Initialement publié dans Maclean’s.
Les gouvernements et les entreprises ont longtemps dépeint les changements climatiques comme un problème purement environnemental. Même aujourd’hui, les répercussions économiques qui en découlent n’influencent que rarement leurs décisions. Et bien des Canadiens partagent cette vision. En dépit des preuves omniprésentes, ils n’établissent toujours pas de lien entre l’augmentation du coût de la vie et les changements climatiques. Par exemple, les précipitations records qui ont inondé Vancouver l’an dernier ont perturbé pendant des mois l’équivalent de 550 millions $ en fret quotidien qui transite par l’immense port. Au cours de la dernière décennie, les dommages aux propriétés découlant des changements climatiques ont entraîné une augmentation de 42 % des primes d’assurance habitation des propriétaires résidentiels (en Alberta, une région particulièrement vulnérable aux feux incontrôlés, l’augmentation a été de 140 %). Et les changements climatiques sont aussi en partie responsables des prix d’épicerie actuels : en effet, les prix mondiaux des denrées ont augmenté de 28 % au cours de la dernière année en raison des phénomènes météorologiques extrêmes. Et ces coûts ne feront que s’accumuler. Selon les recherches de mon organisme, les facteurs liés aux changements climatiques pourraient à eux seuls diminuer le revenu annuel des ménages canadiens de 700 $ en moyenne d’ici 2025.
Le gouvernement canadien a récemment fait passer ses cibles de réduction des émissions d’ici 2030 de 36 % à 40 à 45 %, mais il devra élaborer des politiques plus ambitieuses pour les atteindre. À l’heure actuelle, nous n’avons toujours pas de norme sur l’énergie propre et notre politique de tarification du carbone, certes un exemple mondial, doit néanmoins être mise à jour pour rendre compte du plein coût de nos émissions.
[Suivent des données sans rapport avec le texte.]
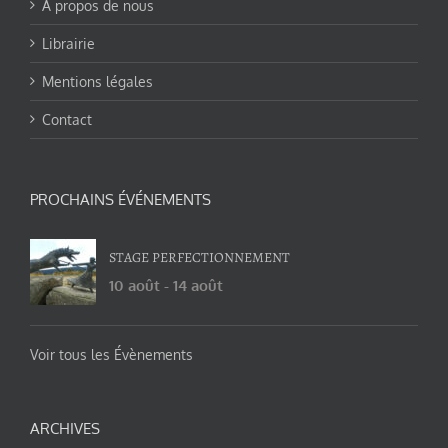
A propos de nous
Librairie
Mentions légales
Contact
PROCHAINS ÉVÉNEMENTS
STAGE PERFECTIONNEMENT
10 août
-
14 août
Voir tous les Évènements
ARCHIVES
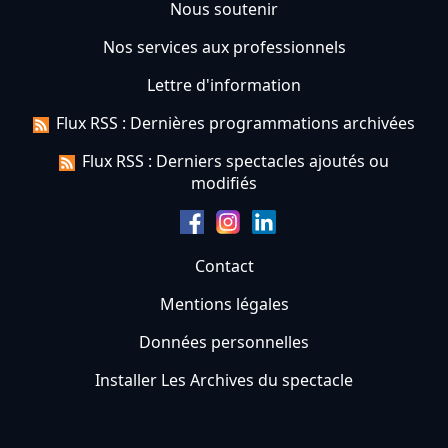
Nous soutenir
Nos services aux professionnels
Lettre d'information
Flux RSS : Dernières programmations archivées
Flux RSS : Derniers spectacles ajoutés ou
modifiés
Contact
Mentions légales
Données personnelles
Installer Les Archives du spectacle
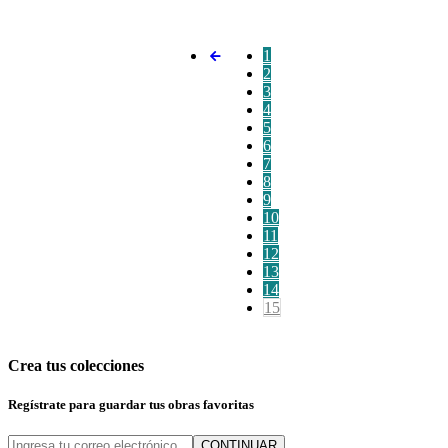
1
2
3
4
5
6
7
8
9
10
11
12
13
14
15
Crea tus colecciones
Regístrate para guardar tus obras favoritas
CONTINUAR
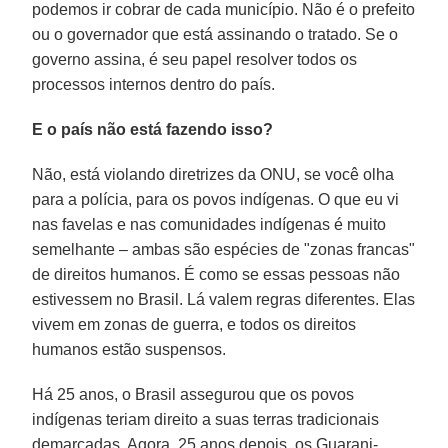
podemos ir cobrar de cada município. Não é o prefeito
ou o governador que está assinando o tratado. Se o
governo assina, é seu papel resolver todos os
processos internos dentro do país.
E o país não está fazendo isso?
Não, está violando diretrizes da ONU, se você olha
para a polícia, para os povos indígenas. O que eu vi
nas favelas e nas comunidades indígenas é muito
semelhante – ambas são espécies de "zonas francas"
de direitos humanos. É como se essas pessoas não
estivessem no Brasil. Lá valem regras diferentes. Elas
vivem em zonas de guerra, e todos os direitos
humanos estão suspensos.
Há 25 anos, o Brasil assegurou que os povos
indígenas teriam direito a suas terras tradicionais
demarcadas. Agora, 25 anos depois, os Guarani-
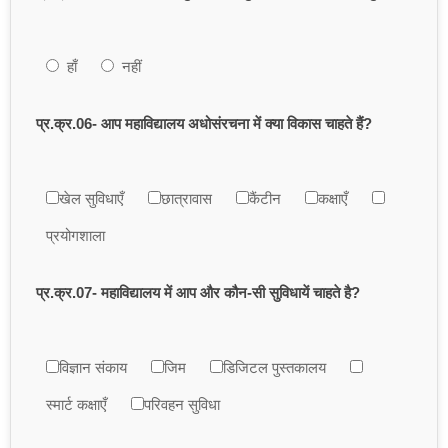
हाँ
नहीं
प्र.क्र.06- आप महाविद्यालय अधोसंरचना में क्या विकास चाहते हैं?
खेल सुविधाएँ
छात्रावास
कैंटीन
कक्षाएँ
प्रयोगशाला
प्र.क्र.07- महाविद्यालय में आप और कौन-सी सुविधायें चाहते है?
विज्ञान संकाय
जिम
डिजिटल पुस्तकालय
स्मार्ट कक्षाएँ
परिवहन सुविधा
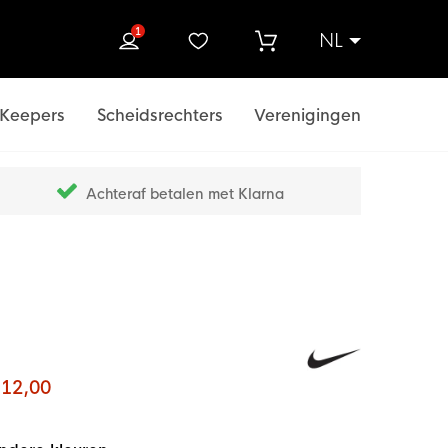
1
NL
ek
Keepers
Scheidsrechters
Verenigingen
Achteraf betalen met Klarna
 12,00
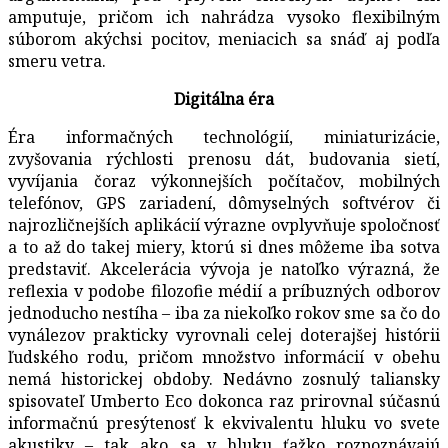
amputuje, pričom ich nahrádza vysoko flexibilným
súborom akýchsi pocitov, meniacich sa snáď aj podľa
smeru vetra.
Digitálna éra
Éra informačných technológií, miniaturizácie,
zvyšovania rýchlosti prenosu dát, budovania sietí,
vyvíjania čoraz výkonnejších počítačov, mobilných
telefónov, GPS zariadení, dômyselných softvérov či
najrozličnejších aplikácií výrazne ovplyvňuje spoločnosť
a to až do takej miery, ktorú si dnes môžeme iba sotva
predstaviť. Akcelerácia vývoja je natoľko výrazná, že
reflexia v podobe filozofie médií a príbuzných odborov
jednoducho nestíha – iba za niekoľko rokov sme sa čo do
vynálezov prakticky vyrovnali celej doterajšej histórii
ľudského rodu, pričom množstvo informácií v obehu
nemá historickej obdoby. Nedávno zosnulý taliansky
spisovateľ Umberto Eco dokonca raz prirovnal súčasnú
informačnú presýtenosť k ekvivalentu hluku vo svete
akustiky – tak ako sa v hluku ťažko rozpoznávajú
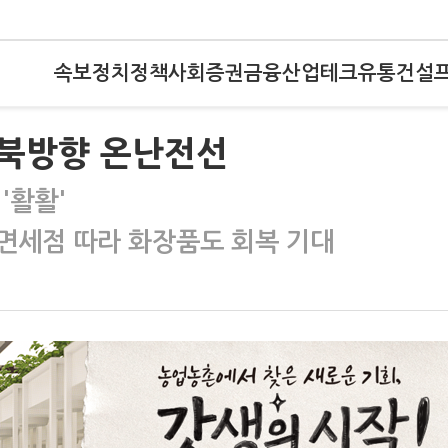
속보
정치
정책
사회
증권
금융
산업
테크
유통
건설
북방향 온난전선
'활활'
면세점 따라 화장품도 회복 기대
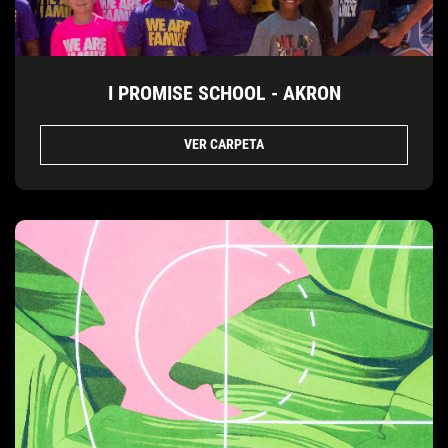
I PROMISE SCHOOL - AKRON
VER CARPETA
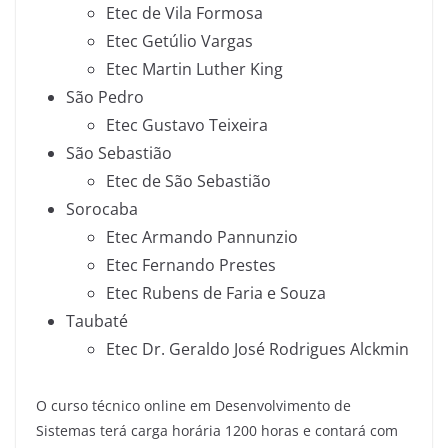
Etec de Vila Formosa
Etec Getúlio Vargas
Etec Martin Luther King
São Pedro
Etec Gustavo Teixeira
São Sebastião
Etec de São Sebastião
Sorocaba
Etec Armando Pannunzio
Etec Fernando Prestes
Etec Rubens de Faria e Souza
Taubaté
Etec Dr. Geraldo José Rodrigues Alckmin
O curso técnico online em Desenvolvimento de
Sistemas terá carga horária 1200 horas e contará com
Les Canadiens doivent également avoir facilement accès à l’information sur les risques environnementaux afin d’en prévoir le coût au quotidien. Les prix de l’immobilier au pays, par exemple, ne tiennent guère compte des changements climatiques, et ce même dans les zones à forte probabilité d’inondations. Les gouvernements fédéral et provinciaux doivent adopter des politiques imposant la divulgation de renseignements sur les risques climatiques des propriétés avant leur vente. En outre, les nouvelles habitations doivent être construites avec des matériaux et selon des aménagements qui diminueront leur consommation d’énergie, tandis que les habitations existantes devront être modernisées dans le même but. Une fois la transaction conclue, les nouveaux propriétaires pourraient envisager de faire appel à un vérificateur de la gestion de l’énergie qui saura inspecter leur propriété et faire des recommandations pour diminuer leurs coûts en énergie et leur empreinte carbone.
Les décideurs doivent également tenir compte des changements climatiques dans leurs décisions concrètes en matière d’infrastructure, par exemple en construisant de nouvelles voies publiques qui résistent mieux au cycle de gel et de dégel. Cela dit, certaines répercussions économiques des changements climatiques sont beaucoup plus difficiles à quantifier. Les pannes de courant diminuent la productivité des travailleurs; une mauvaise qualité de l’air multiplie le nombre d’hospitalisations pour maladie respiratoire; sans parler de l’écoanxiété, un problème de santé mentale causé par la menace existentielle de l’effondrement écologique. Afin de compenser ces coûts sur le plan de la santé et de la productivité, le gouvernement doit assurer un accès plus large et plus équitable aux hôpitaux et aux soins de santé mentale. Les coûts de l’ensemble de ces mesures, qu’elles touchent l’infrastructure ou un secteur moins quantifiable, devront être assumés par le gouvernement ou par les contribuables.
Même si certaines mesures seront coûteuses à court terme, tout indique que les Canadiens en bénéficieront largement au bout du compte. Selon les analyses de l’Institut climatique du Canada, si le monde entier arrive à limiter le réchauffement et à réduire ses émissions jusqu’en 2100, les coûts liés aux changements climatiques sur le PIB canadien seront réduits de moitié; autrement, ils doubleront.
Les phénomènes météorologiques extrêmes s’abattent désormais sur nous à une fréquence alarmante. Le feu incontrôlé à Fort McMurray en 2016 est la catastrophe la plus coûteuse au pays à ce jour, ayant causé des dommages évalués à 9 milliards $. Mais il faut également tenir compte de l’augmentation progressive de nos factures de chauffage et d’épicerie ainsi que des dommages à nos habitations et à nos installations publiques. Plus le Canada remettra le problème à demain, plus les coûts grimperont.